When I lived in California and it became paramount that we return to Utah-I will spare you the grueling details-it also became necessary to live with my parents for a time. Neither my husband nor I had a job; we had just enough money to get here, and couldn't even think of renting a place without the well-needed cash. Without the help of my parents, I have no idea how our family would have been able to get back on our feet. With that said let me suggest something for which you are probably already well aware of: coming back home sucks. It's not that you don't love your parents; you do. It's not that you don't appreciate their willingness to help. It's just that you have some trouble coming back home and being treated like a kid again.

When I came back home with a husband and three children safely in tow, I met up with some surprises. My parents sat us down. They'd made a list of rules which we were expected to follow. This was fair; after all, we were living in their house. The problem? I had my own way of doing things; and my own ways didn't always coincide with what my parents wanted.

A case in point: I had to keep the basement clean. This was a fair rule, but a rule not easily kept with 3 children. I had to dust. I had to make sure the kids toys were picked up after use. I had to make my bed. I had to cook three times a week-they would cook four. I had my share of the household chores not including what I had to do in the basement. Clean the bathroom. Vacuum the floor. Take out the trash. All was written down in perfect black and white.

Now, before you think me a slob, let me just say that I wasn't used to the high standards of cleanliness my mother was keeping. My ship had been 'tight' just not this tight, and so I struggled to keep to the rules at the same time trying to manage my own and my children's (and yes, husband's) sanity. In the end, we were out in 3 months. My sanity was kept because my visit was short. I also spent some time looking for work (while my mother was kind enough to tend the children) and reflecting at night alone or with my husband what I was going to do with my life when I got out. Whatever moments I had to reflect and be my own person, I took. And in the end I was grateful that my husband was able to get a job and we were able to move out.

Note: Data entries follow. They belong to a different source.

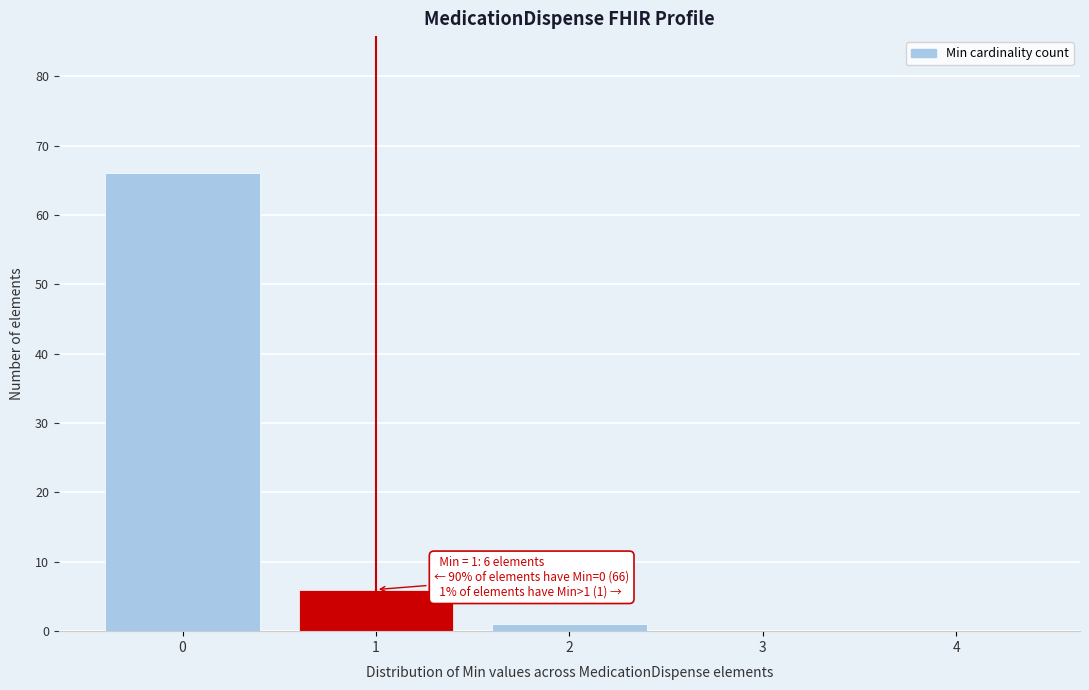

Reading left to right, extract all data points from this chart.

0=66	1=6	2=1	3=0	4=0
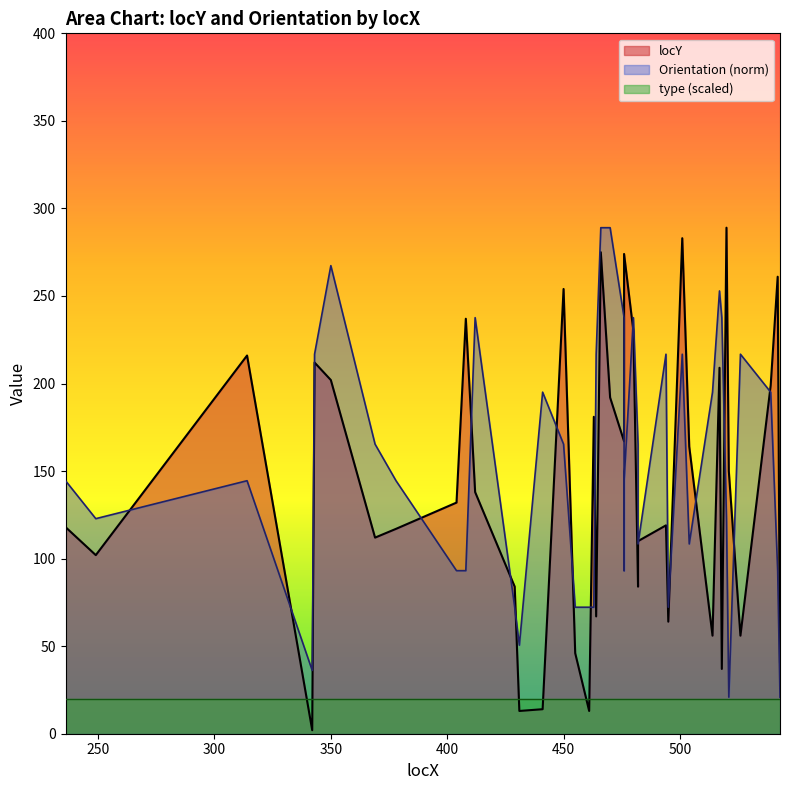

Reading left to right, list all the values displayed in this chart.

locY: 236=118.0	249=102.0	314=216.0	342=2.0	343=212.0	350=202.0	369=112.0	378=117.0	404=132.0	408=237.0	412=138.0	429=84.0	431=13.0	441=14.0	450=254.0	455=46.0	461=13.0	463=181.0	464=67.0	466=275.0	470=192.0	476=167.0	476=219.0	476=274.0	480=230.0	482=84.0	482=110.0	494=119.0	495=64.0	501=283.0	504=164.0	514=56.0	517=209.0	518=37.0	520=289.0	521=150.0	526=56.0	539=199.0	542=261.0	543=41.0
Orientation: 236=144.5	249=122.8	314=144.5	342=36.1	343=216.8	350=267.3	369=165.4	378=144.5	404=93.1	408=93.1	412=237.6	429=72.2	431=50.6	441=195.1	450=165.4	455=72.2	461=72.2	463=72.2	464=216.8	466=289.0	470=289.0	476=237.6	476=93.1	476=144.5	480=237.6	482=165.4	482=108.4	494=216.8	495=72.2	501=216.8	504=108.4	514=195.1	517=252.9	518=237.6	520=122.8	521=20.9	526=216.8	539=195.1	542=93.1	543=20.9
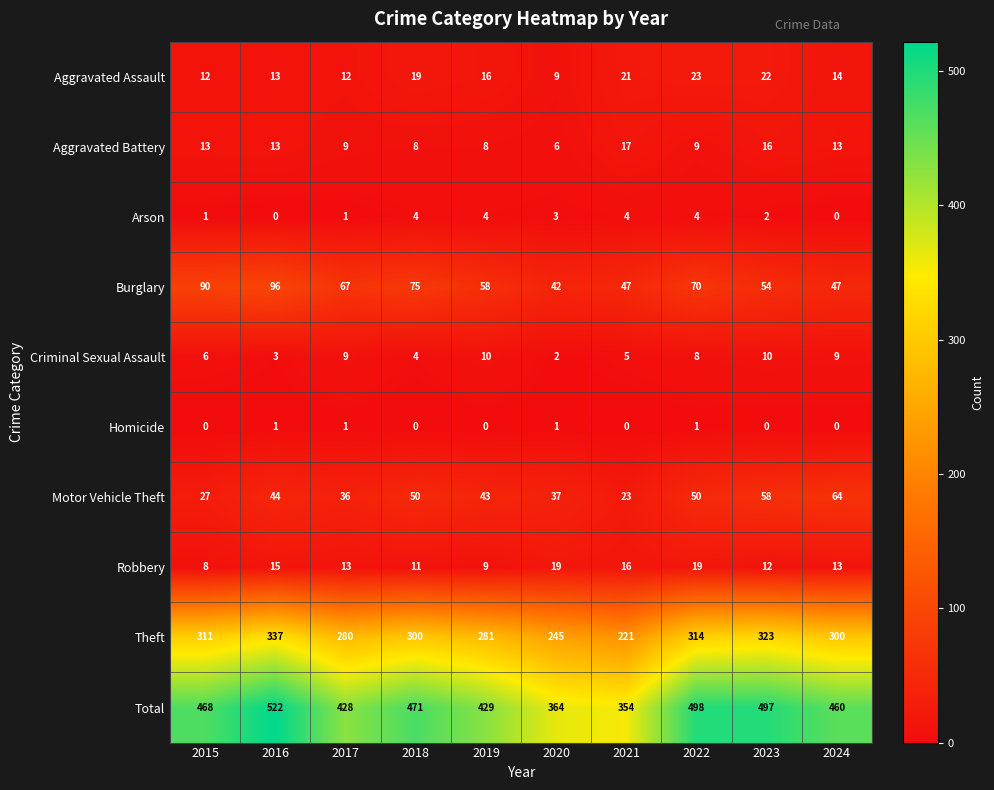

What is the greatest value displayed?

522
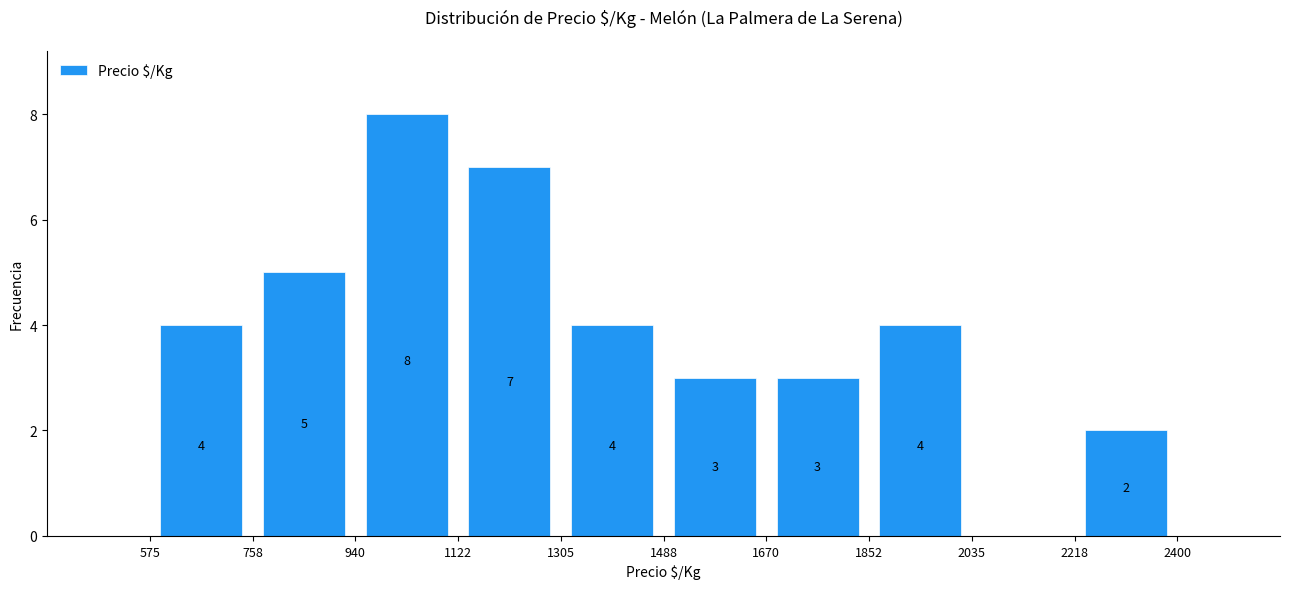

Over which range of the x-axis is the bar tallest?

940 to 1122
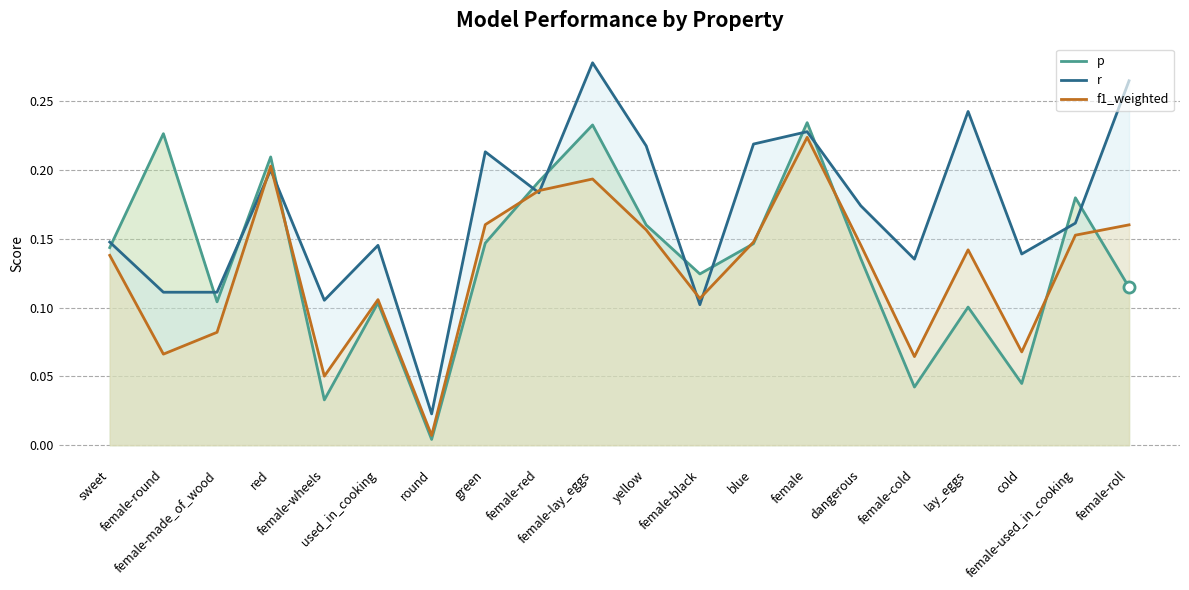

What is the difference between the p values at female-lay_eggs and female-black?

0.1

Living with your parents will not be easy. It's not supposed to me. But if I could recommend anything to you; something I did not do myself, I would suggest focusing on the positive side of the time spent with your parents. Love them, spend time with them. Make some good memories so that when you're back on your own two feet the time you will have spent will mean something in your life, something more than endless headaches and an unlucky bunch of blisters.